Despite his gifts and accomplishments, throughout that hardening process Ender suffers a good deal of self-doubt and both emotional and physical pain. His fellow students ostracize, insult, and abuse him — the picture positively overflows with bullies of all kinds — which leads him to some violent retaliation that he later regrets, but which the colonel finds most gratifying. Ender must overcome a host of problems to become commander and eventually admiral of the space fleet, pretty good, if a touch incredible, for a wispy little kid of 14.

Poor Asa Butterfield must carry most of the picture on his narrow shoulders, a heavy task for a short, skinny, rather unimpressive young boy, whose constant frown and occasional teariness grow just a bit tiresome. In a disappointing comedown from his terrific performance in "42," Harrison Ford mostly sticks to one gruff note as Colonel Graff; his second in command, played by Viola Davis, offers something of a sympathetic foil to the recalcitrant, permanently angry colonel.

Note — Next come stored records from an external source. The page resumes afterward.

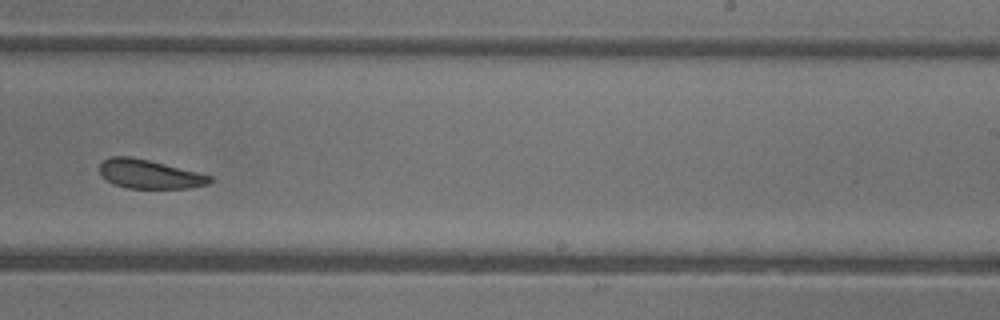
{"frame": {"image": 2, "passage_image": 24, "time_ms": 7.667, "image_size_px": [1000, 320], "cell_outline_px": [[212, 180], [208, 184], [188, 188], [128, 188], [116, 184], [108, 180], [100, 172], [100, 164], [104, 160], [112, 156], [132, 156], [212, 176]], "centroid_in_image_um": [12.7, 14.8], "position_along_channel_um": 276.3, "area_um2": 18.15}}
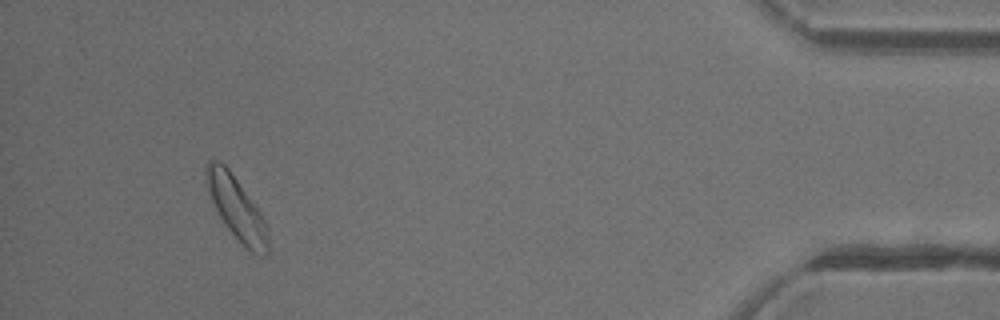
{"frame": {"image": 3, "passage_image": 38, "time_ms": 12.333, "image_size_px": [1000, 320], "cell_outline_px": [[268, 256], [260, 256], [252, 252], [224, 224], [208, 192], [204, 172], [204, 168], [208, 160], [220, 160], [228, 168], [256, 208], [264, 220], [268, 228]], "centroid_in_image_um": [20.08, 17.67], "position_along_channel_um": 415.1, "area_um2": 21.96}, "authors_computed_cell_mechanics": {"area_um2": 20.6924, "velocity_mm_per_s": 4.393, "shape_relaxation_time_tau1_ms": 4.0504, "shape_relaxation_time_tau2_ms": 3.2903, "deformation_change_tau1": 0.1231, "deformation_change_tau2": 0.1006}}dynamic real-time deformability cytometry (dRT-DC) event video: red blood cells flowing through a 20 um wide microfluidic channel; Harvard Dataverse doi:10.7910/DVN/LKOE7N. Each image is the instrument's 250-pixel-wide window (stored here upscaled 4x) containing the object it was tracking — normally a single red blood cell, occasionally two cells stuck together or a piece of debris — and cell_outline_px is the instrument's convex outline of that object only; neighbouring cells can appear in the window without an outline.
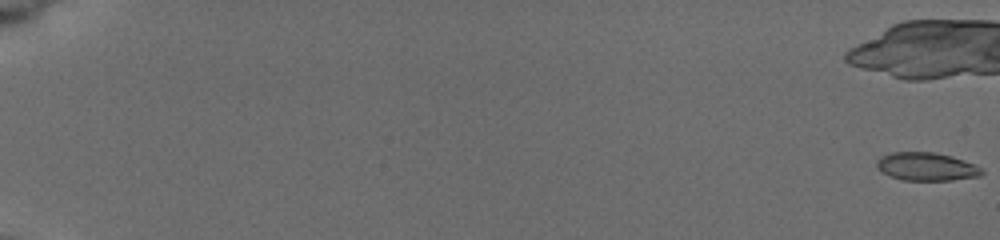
{"species": "common noctule bat (a hibernating species)", "species_latin": "Nyctalus noctula", "temperature_condition": "cold", "stored_images_in_passage": 28, "camera_frame_rate_fps": 3000, "um_per_image_px": 0.085, "animal": {"sex": "female", "body_mass_g": 19.5, "forearm_length_mm": 54.1}, "frame": {"image": 1, "passage_image": 1, "time_ms": 0.0, "image_size_px": [1000, 240], "cell_outline_px": [[984, 172], [980, 176], [952, 180], [904, 180], [888, 176], [880, 172], [876, 164], [876, 160], [880, 156], [892, 152], [932, 152], [952, 156], [964, 160], [980, 168]], "centroid_in_image_um": [78.7, 14.16], "position_along_channel_um": 6.3, "area_um2": 17.28}}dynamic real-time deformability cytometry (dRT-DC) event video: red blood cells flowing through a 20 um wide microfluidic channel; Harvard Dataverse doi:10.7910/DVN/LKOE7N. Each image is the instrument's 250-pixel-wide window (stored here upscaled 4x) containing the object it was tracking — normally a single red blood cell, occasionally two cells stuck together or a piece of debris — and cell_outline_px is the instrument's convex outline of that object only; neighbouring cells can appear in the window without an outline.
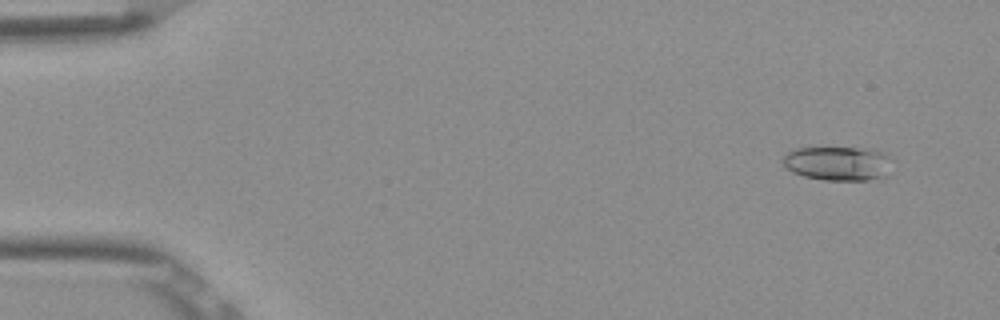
{"species": "Egyptian fruit bat (a non-hibernating species)", "species_latin": "Rousettus aegyptiacus", "temperature_condition": "room temperature", "stored_images_in_passage": 5, "camera_frame_rate_fps": 3000, "um_per_image_px": 0.085, "frame": {"image": 1, "passage_image": 1, "time_ms": 0.0, "image_size_px": [1000, 320], "cell_outline_px": [[892, 156], [888, 176], [868, 180], [824, 180], [804, 176], [792, 172], [784, 164], [784, 152], [796, 148], [872, 148], [888, 152]], "centroid_in_image_um": [71.3, 13.88], "position_along_channel_um": 13.7, "area_um2": 22.2}}
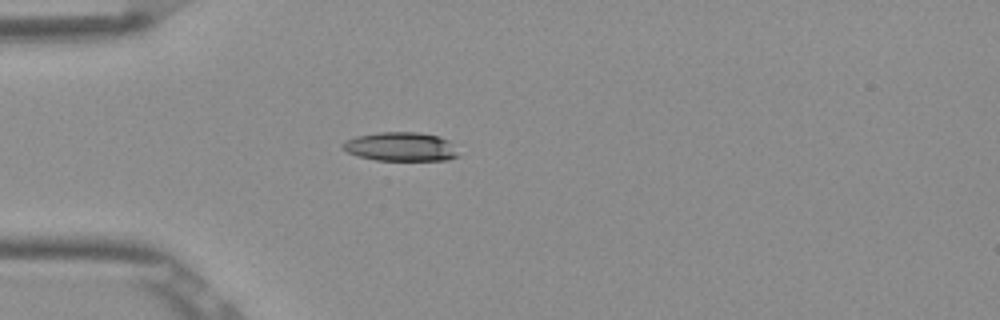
{"frame": {"image": 2, "passage_image": 4, "time_ms": 1.0, "image_size_px": [1000, 320], "cell_outline_px": [[460, 156], [448, 160], [376, 160], [356, 156], [340, 148], [340, 144], [344, 140], [356, 136], [380, 132], [416, 132], [440, 136], [448, 140]], "centroid_in_image_um": [34.01, 12.47], "position_along_channel_um": 51.0, "area_um2": 19.65}}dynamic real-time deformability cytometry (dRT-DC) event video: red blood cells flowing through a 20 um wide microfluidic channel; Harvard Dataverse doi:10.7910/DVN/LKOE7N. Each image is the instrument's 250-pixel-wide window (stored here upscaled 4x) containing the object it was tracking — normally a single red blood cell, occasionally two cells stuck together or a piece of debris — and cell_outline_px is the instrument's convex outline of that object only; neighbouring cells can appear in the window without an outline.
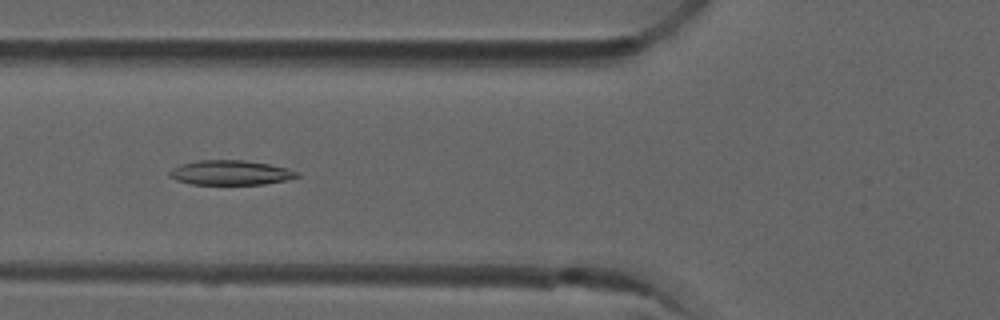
{"species": "common noctule bat (a hibernating species)", "species_latin": "Nyctalus noctula", "temperature_condition": "room temperature", "stored_images_in_passage": 6, "camera_frame_rate_fps": 3000, "um_per_image_px": 0.085, "animal": {"sex": "male", "forearm_length_mm": 52.5}, "frame": {"image": 1, "passage_image": 5, "time_ms": 1.333, "image_size_px": [1000, 320], "cell_outline_px": [[300, 176], [288, 180], [264, 184], [192, 184], [176, 180], [168, 176], [168, 172], [172, 168], [180, 164], [196, 160], [244, 160], [268, 164], [288, 168], [300, 172]], "centroid_in_image_um": [19.6, 14.67], "position_along_channel_um": 106.2, "area_um2": 18.5}}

The picture itself follows a most predictable trajectory of action, but employs its visual effects brilliantly. Although unlike "Gravity," filmed in the traditional two-dimensions, "Ender's Game" displays a remarkable array of special effects, particularly in its many sequences of weightless travel and mock combat. The actors float and soar in a kind of lyrical space ballet, free of all limits, free of the normal constrictions of physics, in a really quite beautiful series of images.

Although the concept of a futuristic war against aliens from another planet directed and fought by a bunch of pubescent kids hardly seems likely, we should recall the ages of those thousands of soldiers and sailors lost in two world wars, Korea, Vietnam, and the Middle East. Wars are fought by children.